» **Work item**
Tally the lines of the data that include the word "worn" and state the total, nothing else.

» **Extracted records**
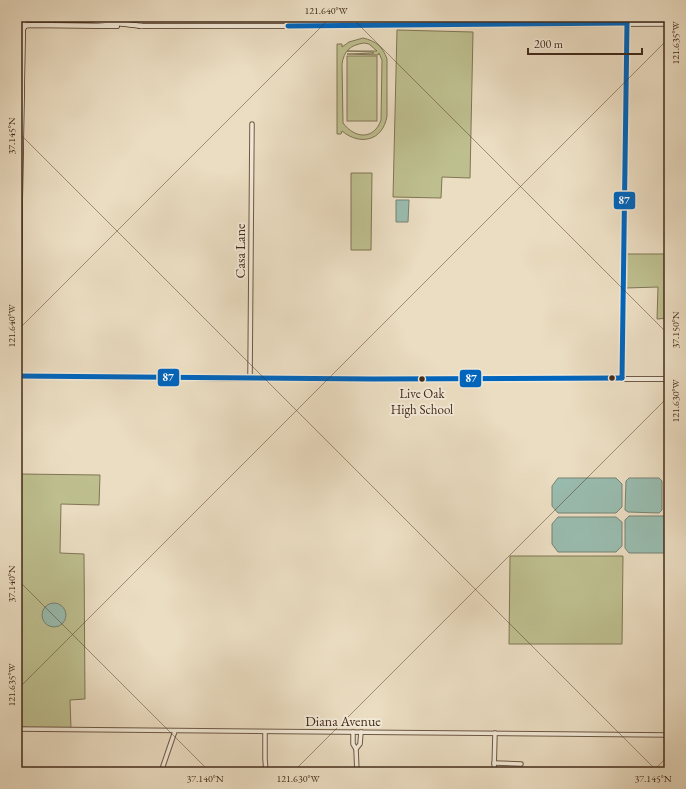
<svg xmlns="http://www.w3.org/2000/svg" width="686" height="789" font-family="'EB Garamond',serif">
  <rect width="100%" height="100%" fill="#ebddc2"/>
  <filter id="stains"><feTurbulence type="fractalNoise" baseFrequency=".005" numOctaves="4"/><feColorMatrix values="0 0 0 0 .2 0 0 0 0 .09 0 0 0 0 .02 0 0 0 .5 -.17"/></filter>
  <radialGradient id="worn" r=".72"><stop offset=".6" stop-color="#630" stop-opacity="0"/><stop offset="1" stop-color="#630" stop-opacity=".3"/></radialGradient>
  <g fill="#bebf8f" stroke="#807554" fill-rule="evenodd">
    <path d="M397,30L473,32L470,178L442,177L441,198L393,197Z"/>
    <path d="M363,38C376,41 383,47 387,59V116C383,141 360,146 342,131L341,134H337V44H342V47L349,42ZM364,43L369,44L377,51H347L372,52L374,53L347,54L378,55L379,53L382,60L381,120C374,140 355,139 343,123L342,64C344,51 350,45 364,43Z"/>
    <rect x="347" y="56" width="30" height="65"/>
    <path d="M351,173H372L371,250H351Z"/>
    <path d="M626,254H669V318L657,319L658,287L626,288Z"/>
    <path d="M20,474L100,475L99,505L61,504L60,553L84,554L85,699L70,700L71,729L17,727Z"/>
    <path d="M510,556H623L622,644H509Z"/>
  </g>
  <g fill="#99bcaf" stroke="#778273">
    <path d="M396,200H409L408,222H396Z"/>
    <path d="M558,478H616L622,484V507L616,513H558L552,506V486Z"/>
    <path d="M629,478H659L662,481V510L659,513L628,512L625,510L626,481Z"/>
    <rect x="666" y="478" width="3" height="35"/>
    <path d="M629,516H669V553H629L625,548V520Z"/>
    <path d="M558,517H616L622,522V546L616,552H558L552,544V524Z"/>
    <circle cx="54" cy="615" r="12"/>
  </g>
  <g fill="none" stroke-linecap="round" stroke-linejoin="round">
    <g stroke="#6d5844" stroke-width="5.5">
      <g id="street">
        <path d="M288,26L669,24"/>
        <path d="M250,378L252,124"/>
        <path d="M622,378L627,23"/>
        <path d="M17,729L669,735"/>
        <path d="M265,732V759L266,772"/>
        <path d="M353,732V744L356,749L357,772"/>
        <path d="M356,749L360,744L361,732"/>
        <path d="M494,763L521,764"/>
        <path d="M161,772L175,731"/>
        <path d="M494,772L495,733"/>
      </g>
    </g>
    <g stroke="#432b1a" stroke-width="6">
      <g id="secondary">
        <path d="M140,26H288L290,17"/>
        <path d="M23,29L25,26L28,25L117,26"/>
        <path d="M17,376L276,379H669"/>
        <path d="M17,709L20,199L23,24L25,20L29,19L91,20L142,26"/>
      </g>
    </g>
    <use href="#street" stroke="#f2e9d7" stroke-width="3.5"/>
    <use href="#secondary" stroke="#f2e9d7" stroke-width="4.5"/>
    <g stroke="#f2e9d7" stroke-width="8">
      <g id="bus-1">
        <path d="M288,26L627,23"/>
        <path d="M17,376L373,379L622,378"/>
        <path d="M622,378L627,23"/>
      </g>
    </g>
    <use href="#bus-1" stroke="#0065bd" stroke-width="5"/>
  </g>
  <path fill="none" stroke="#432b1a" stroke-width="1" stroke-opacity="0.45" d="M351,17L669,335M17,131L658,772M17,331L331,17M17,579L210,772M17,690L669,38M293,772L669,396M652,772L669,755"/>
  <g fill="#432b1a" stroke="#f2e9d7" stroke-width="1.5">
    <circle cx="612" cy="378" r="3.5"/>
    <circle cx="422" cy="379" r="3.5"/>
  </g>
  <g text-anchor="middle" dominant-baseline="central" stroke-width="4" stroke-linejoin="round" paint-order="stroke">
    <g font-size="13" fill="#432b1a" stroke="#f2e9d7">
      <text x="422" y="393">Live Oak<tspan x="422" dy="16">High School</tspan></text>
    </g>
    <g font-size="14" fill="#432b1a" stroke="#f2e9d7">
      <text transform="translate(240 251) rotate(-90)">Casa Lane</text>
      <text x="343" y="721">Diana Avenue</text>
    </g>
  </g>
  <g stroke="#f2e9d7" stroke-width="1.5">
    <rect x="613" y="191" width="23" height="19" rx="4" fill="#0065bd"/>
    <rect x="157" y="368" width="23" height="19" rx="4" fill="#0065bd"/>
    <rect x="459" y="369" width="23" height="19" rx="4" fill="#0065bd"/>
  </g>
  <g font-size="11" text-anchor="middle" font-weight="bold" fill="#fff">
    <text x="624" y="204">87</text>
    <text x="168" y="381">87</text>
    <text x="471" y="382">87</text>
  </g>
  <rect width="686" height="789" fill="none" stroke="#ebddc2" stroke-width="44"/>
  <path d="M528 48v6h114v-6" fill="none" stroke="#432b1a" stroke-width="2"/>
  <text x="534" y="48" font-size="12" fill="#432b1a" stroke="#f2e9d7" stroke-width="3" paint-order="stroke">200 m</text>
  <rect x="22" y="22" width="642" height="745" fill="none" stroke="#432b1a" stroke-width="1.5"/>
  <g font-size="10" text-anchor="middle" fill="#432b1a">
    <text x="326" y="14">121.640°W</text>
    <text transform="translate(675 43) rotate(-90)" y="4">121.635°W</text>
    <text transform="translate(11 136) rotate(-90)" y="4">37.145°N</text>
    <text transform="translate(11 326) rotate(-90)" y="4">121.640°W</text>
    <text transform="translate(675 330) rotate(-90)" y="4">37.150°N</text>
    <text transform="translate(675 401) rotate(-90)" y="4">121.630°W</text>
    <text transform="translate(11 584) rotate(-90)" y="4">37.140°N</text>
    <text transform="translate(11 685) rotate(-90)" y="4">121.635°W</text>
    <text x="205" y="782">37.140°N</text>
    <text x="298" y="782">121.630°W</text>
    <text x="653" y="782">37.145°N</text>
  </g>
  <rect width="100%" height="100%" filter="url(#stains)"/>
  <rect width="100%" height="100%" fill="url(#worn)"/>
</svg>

--

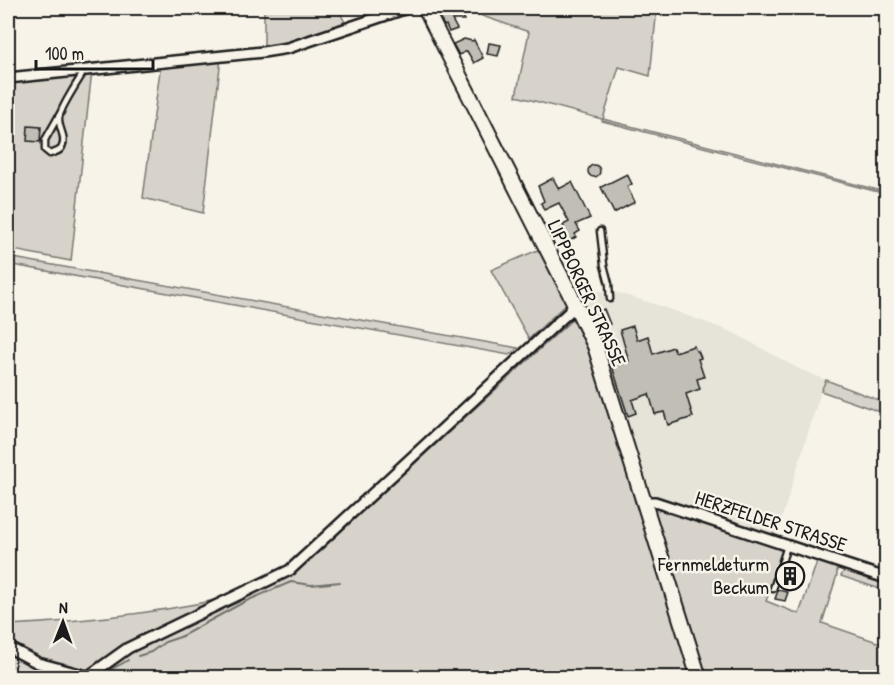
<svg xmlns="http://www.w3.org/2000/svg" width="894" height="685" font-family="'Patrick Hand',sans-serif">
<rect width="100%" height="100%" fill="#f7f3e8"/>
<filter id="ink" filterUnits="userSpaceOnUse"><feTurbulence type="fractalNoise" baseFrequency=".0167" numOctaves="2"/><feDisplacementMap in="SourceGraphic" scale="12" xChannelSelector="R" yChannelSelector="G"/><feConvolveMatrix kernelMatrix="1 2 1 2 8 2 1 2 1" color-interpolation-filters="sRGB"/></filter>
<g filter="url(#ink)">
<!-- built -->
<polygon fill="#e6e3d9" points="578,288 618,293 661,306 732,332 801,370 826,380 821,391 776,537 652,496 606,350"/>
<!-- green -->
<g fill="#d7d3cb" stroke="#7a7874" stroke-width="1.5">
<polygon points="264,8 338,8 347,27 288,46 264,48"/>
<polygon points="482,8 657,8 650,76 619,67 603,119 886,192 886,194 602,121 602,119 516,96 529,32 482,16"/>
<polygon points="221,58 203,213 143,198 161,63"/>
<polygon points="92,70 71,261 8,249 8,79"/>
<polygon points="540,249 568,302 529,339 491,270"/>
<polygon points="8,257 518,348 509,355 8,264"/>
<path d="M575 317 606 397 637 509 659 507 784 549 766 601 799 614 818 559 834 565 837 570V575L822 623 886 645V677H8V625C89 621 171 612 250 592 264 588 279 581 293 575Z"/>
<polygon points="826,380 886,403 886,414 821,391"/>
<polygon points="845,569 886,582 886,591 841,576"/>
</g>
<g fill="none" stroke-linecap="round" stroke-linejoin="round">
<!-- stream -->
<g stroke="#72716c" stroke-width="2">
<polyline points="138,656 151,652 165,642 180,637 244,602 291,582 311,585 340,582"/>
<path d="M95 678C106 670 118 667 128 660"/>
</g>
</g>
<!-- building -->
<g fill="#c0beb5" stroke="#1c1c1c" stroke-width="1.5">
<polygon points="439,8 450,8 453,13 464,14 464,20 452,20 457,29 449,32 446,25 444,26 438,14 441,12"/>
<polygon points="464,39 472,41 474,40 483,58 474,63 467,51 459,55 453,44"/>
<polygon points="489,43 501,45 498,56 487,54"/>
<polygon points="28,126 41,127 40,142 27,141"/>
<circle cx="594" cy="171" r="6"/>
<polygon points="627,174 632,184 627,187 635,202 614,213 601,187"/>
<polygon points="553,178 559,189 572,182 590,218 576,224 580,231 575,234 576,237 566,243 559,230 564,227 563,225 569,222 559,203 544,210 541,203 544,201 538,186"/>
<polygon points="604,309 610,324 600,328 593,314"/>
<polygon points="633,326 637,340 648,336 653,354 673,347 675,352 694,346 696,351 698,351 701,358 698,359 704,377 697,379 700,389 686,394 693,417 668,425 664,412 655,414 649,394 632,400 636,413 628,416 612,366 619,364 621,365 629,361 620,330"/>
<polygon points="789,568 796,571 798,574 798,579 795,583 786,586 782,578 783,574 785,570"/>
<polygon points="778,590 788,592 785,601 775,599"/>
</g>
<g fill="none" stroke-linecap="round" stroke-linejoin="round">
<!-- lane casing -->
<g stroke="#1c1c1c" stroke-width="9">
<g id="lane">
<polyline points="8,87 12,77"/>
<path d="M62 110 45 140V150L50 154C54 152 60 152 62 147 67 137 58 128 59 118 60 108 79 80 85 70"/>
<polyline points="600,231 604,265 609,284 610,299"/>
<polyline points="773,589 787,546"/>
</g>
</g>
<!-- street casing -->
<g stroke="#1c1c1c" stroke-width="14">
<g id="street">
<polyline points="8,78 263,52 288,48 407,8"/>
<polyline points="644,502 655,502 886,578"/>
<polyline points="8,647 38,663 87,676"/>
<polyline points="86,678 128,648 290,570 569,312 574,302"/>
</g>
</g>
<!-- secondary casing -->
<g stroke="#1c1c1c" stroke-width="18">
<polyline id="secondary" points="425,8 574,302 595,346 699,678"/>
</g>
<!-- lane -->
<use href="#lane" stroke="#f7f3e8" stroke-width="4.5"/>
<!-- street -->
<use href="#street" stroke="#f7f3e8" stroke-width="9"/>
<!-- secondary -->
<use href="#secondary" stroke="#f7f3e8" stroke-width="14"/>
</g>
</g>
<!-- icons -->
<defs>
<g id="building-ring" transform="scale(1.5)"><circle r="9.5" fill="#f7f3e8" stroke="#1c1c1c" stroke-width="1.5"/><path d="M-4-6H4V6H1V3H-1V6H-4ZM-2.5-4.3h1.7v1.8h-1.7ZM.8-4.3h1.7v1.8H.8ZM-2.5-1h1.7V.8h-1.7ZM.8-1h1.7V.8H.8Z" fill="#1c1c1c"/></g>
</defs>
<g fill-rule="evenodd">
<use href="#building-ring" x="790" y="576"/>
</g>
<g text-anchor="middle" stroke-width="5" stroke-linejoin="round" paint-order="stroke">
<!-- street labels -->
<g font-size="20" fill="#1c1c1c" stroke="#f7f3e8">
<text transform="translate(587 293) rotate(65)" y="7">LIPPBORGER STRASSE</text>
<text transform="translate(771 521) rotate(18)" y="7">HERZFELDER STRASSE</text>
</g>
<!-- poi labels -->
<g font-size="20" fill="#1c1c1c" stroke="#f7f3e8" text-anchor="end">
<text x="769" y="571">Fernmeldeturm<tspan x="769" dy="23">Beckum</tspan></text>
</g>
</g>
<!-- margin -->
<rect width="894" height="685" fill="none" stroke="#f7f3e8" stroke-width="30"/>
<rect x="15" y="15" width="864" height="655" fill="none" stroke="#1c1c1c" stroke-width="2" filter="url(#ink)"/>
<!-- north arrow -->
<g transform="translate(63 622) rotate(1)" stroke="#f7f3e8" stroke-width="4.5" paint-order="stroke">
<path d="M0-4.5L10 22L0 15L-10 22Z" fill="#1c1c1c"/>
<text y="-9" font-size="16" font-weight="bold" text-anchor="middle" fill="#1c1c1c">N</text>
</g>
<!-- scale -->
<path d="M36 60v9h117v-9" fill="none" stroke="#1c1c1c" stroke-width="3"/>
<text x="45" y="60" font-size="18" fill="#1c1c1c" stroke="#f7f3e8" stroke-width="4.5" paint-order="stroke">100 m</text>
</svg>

---

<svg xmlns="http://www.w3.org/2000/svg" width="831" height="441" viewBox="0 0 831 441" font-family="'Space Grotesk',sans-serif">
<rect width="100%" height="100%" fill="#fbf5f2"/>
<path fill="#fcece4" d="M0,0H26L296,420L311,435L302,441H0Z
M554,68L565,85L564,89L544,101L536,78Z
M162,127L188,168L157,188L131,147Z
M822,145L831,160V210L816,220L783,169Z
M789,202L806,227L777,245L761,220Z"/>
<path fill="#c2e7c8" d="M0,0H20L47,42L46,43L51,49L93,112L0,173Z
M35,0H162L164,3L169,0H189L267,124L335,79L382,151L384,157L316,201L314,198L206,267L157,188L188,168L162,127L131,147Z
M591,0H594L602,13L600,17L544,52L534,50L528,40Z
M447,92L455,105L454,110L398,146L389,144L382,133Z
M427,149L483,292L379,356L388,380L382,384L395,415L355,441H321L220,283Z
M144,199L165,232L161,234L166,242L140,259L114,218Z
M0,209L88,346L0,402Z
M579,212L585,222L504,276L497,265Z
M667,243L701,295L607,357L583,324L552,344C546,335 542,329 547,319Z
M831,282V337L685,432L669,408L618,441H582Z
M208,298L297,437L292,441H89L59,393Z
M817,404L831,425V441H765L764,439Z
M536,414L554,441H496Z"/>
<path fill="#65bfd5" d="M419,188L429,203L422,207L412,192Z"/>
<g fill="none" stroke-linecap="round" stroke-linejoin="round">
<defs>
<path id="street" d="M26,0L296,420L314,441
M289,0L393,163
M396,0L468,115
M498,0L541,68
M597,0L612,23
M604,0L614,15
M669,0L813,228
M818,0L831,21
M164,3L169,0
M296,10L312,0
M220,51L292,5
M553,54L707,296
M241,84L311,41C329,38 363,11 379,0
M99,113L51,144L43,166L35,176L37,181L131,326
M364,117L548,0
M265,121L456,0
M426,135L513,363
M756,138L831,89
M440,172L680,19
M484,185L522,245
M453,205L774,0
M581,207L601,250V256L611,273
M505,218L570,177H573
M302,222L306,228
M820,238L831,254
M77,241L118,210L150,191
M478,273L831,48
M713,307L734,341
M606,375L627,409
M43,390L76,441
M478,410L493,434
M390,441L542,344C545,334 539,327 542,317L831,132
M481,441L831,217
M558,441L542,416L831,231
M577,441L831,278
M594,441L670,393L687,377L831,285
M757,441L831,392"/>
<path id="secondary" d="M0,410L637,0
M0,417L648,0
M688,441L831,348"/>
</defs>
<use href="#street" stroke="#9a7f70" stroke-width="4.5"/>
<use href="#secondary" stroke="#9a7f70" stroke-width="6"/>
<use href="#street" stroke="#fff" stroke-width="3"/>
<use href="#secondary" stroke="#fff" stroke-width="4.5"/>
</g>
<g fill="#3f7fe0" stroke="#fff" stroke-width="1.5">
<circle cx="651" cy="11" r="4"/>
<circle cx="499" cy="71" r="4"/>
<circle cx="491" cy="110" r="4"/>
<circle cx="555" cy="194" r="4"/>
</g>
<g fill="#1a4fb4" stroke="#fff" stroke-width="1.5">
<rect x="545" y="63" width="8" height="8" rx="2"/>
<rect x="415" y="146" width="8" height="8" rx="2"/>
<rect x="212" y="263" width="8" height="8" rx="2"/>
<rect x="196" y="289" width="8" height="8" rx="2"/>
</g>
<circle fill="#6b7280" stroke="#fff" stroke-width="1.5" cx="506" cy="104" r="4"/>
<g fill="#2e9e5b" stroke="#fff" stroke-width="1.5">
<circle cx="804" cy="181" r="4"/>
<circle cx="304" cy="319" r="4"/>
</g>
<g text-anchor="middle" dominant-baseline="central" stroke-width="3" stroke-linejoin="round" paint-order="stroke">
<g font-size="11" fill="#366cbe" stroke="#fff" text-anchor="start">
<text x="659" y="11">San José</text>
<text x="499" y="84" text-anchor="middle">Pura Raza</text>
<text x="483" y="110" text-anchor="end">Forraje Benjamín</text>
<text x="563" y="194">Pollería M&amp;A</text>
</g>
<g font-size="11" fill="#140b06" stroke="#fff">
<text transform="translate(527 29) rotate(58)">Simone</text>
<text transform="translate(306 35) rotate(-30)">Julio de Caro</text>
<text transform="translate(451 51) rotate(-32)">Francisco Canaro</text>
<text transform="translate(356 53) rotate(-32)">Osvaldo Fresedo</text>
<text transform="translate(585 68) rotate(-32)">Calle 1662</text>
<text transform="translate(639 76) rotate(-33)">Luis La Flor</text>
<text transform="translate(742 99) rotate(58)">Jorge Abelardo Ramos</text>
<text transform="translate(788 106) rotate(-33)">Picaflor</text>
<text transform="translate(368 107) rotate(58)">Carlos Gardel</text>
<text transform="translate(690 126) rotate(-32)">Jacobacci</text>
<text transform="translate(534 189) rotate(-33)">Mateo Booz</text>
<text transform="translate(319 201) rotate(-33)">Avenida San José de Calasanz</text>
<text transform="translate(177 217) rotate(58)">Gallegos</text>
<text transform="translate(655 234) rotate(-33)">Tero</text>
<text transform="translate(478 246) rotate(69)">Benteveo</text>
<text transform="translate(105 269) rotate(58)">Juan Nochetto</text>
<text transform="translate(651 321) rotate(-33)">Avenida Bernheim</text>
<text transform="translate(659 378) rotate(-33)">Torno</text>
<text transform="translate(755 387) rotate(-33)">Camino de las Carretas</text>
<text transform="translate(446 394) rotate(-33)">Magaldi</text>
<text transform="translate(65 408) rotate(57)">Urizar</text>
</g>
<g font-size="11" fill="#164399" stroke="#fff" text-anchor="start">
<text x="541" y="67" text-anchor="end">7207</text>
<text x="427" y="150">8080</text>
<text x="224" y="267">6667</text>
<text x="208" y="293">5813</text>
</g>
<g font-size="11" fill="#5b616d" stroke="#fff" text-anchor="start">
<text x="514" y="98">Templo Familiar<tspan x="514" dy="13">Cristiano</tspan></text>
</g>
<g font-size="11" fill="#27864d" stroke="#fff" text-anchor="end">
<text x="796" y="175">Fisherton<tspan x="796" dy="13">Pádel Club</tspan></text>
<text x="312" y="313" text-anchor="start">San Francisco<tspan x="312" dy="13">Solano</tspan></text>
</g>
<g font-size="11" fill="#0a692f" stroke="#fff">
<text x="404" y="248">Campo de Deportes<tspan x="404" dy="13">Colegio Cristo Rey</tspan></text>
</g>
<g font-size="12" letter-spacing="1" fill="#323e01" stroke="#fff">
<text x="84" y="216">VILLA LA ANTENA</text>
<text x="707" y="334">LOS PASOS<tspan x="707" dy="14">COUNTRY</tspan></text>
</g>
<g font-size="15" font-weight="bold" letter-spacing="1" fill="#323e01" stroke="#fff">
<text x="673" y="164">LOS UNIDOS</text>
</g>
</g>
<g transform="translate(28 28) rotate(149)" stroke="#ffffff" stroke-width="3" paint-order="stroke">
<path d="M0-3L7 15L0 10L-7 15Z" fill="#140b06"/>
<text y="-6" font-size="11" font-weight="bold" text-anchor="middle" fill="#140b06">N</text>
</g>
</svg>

» **Exercise answer**
2